About 400,000 of those are in China, CNet News reported in February, citing market-research firm In-Stat.
Apple, which sells the 8-gigabyte version for $399, gets an undisclosed cut of monthly wireless fees for the device and has deals with carriers in the U.S., Britain, Germany, France, Ireland and Austria.
Users have hacked the handset to modify its software to work on other networks, depriving Apple of fees.
Recent shortages of iPhones at Apple stores and long order times through Apple’s online store have analysts debating about whether the company is trying to clear inventory and shelf space before releasing the next version of the iPhone, or if illicit demand in Russia and throughout Asia is the cause.
Chief Operating Officer Timothy Cook said in March that the number of unlocked iPhones used in countries where Apple hasn’t started selling them is a sign of “great demand.”

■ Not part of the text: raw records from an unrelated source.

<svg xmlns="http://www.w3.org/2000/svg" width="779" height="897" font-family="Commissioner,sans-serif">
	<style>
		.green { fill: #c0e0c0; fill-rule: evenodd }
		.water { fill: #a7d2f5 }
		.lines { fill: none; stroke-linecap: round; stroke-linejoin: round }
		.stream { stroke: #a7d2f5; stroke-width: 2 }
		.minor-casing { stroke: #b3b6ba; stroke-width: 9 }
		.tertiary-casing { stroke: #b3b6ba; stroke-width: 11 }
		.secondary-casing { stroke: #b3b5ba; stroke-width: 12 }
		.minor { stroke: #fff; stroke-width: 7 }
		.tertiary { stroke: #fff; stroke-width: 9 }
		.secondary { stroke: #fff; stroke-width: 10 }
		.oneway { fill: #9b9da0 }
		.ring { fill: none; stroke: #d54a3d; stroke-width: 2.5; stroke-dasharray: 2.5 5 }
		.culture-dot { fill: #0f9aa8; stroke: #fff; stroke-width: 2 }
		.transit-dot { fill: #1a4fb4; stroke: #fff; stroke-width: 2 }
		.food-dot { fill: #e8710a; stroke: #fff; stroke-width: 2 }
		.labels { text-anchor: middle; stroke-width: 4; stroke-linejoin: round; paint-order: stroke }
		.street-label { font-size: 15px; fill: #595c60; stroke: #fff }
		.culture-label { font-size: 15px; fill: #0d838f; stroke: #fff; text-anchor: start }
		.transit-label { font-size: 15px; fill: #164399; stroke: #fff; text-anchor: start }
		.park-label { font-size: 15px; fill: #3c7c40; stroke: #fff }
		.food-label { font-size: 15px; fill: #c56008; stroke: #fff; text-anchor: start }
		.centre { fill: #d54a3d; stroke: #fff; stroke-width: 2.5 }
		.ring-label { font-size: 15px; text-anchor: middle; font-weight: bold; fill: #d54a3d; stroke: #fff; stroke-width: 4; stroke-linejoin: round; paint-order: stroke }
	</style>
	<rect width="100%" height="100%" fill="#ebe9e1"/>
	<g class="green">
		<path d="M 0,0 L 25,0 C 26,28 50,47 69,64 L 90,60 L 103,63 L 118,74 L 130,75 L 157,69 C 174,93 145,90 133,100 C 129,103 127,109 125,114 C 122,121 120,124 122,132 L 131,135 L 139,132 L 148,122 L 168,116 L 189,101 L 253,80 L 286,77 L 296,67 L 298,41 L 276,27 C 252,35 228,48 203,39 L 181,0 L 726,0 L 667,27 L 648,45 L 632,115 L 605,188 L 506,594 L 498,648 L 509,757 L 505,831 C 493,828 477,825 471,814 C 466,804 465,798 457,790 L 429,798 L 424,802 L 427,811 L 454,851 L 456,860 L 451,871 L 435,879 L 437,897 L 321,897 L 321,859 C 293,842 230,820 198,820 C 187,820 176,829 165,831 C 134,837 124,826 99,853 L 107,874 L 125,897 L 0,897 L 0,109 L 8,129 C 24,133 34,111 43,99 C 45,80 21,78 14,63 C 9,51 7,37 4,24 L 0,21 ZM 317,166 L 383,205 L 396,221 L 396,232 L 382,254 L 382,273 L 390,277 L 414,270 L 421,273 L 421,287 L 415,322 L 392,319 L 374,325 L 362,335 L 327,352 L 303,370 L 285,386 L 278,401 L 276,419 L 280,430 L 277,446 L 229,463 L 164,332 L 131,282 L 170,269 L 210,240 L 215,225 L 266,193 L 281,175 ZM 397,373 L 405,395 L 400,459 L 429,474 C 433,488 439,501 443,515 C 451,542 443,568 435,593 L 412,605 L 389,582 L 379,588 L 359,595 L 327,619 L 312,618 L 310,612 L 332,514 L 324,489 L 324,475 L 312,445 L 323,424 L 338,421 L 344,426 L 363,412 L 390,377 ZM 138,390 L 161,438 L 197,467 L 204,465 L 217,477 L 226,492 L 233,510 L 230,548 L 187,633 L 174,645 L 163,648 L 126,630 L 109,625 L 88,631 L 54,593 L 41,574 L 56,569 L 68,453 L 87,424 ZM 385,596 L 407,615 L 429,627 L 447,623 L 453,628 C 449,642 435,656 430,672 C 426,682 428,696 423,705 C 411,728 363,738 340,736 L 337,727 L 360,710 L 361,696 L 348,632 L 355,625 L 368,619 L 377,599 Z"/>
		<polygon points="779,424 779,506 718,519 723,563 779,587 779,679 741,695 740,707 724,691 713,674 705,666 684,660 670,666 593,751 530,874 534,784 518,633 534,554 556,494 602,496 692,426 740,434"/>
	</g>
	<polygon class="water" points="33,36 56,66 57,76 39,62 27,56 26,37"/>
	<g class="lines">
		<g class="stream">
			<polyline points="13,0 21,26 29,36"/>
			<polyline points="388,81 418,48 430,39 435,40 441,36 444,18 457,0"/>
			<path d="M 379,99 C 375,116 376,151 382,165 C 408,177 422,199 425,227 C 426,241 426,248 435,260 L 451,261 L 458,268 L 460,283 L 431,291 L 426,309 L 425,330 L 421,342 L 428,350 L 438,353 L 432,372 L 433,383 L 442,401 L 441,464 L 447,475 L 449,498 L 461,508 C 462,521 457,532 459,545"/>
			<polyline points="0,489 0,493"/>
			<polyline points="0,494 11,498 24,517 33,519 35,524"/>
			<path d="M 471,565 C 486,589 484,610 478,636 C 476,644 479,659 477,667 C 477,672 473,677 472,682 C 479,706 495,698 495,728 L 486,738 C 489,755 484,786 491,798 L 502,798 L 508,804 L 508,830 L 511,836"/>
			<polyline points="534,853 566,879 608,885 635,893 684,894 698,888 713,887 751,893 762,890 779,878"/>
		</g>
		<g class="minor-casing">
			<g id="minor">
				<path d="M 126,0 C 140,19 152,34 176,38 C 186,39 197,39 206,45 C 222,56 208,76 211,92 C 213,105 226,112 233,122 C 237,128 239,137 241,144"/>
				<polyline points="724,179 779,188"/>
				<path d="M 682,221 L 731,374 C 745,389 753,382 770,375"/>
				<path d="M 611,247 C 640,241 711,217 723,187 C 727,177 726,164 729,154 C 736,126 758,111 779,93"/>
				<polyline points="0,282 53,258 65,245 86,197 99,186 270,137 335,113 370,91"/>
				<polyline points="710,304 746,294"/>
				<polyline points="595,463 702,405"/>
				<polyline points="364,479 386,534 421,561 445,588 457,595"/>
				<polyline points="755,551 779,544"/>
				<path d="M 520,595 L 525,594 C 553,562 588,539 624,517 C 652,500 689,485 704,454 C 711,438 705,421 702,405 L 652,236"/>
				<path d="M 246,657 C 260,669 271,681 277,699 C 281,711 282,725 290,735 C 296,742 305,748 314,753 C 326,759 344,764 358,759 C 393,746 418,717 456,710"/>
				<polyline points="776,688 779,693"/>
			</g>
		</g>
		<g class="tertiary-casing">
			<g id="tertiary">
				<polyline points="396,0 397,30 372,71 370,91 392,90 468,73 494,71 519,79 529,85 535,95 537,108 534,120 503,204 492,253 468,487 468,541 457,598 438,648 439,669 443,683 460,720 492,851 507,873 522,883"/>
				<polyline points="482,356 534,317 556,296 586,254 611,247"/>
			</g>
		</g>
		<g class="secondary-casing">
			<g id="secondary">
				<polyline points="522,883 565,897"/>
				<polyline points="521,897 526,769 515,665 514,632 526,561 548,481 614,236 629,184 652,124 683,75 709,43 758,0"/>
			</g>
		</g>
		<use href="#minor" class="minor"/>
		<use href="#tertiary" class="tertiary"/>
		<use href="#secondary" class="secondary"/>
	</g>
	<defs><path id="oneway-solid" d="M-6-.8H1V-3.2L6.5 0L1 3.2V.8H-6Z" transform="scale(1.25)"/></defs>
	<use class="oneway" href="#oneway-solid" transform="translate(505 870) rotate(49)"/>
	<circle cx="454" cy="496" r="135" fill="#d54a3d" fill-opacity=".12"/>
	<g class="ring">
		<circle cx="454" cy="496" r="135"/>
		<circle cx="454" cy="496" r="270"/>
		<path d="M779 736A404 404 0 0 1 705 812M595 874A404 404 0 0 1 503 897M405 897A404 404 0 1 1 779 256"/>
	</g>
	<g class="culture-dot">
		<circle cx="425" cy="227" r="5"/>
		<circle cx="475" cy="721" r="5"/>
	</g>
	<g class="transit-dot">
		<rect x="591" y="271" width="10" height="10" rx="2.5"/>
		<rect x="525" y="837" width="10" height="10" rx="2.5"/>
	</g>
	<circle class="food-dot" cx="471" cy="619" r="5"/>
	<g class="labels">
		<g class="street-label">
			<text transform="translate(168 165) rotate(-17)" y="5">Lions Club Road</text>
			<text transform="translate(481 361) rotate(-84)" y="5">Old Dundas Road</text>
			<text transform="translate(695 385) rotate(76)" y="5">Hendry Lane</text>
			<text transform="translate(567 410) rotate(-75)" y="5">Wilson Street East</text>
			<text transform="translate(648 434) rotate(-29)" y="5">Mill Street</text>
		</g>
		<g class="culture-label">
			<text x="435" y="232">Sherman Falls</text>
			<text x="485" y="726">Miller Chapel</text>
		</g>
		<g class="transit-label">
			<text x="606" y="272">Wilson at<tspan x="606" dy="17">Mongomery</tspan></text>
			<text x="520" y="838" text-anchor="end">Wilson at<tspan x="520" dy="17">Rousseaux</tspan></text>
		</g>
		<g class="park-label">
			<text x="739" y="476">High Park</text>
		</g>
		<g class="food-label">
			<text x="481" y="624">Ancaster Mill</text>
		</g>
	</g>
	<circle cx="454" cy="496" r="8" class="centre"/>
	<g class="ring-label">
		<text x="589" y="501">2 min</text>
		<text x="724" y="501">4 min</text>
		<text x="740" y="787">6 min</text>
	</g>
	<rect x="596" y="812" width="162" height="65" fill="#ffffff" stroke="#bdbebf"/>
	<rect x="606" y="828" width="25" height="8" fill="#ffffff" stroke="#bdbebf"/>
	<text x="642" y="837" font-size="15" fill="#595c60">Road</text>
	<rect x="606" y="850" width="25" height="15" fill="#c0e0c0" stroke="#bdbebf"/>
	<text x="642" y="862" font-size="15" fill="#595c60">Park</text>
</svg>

Spokeswoman Natalie Kerris declined to comment on the use of the product in the former Soviet Union.
The iPhone’s popularity in Russia, home to 101 billionaires by Finans magazine’s count, is an irritation for retailers including Evroset, the country’s largest mobile-phone chain, whose sales are suffering because it can’t stock the product.
“The phones aren’t certified on the territory of the Russian Federation,” said Evroset Chairman Yevgeny Chichvarkin. “Import duties and value-added taxes aren’t paid.”
The taxes equal 24 percent of a phone’s retail price on average, said Murtazin of Mobile Research Group, which advises VimpelCom and MegaFon, two of Russia’s three national mobile operators.
Russia’s economy has expanded about 7 percent annually since President Vladimir Putin was elected in 2000, boosting average wages sixfold and spurring demand for mobile phones and other imported goods.
Handset sales rose 10 percent last year to a record 32.5 million units, according to closely held Evroset, which reported revenue of $5.6 billion in the period.
“In Russia, people want to stand out; even a person with a small income will find the money to buy expensive accessories,” said Sergei Savin, senior analyst at technology research firm J’son & Partners in Moscow.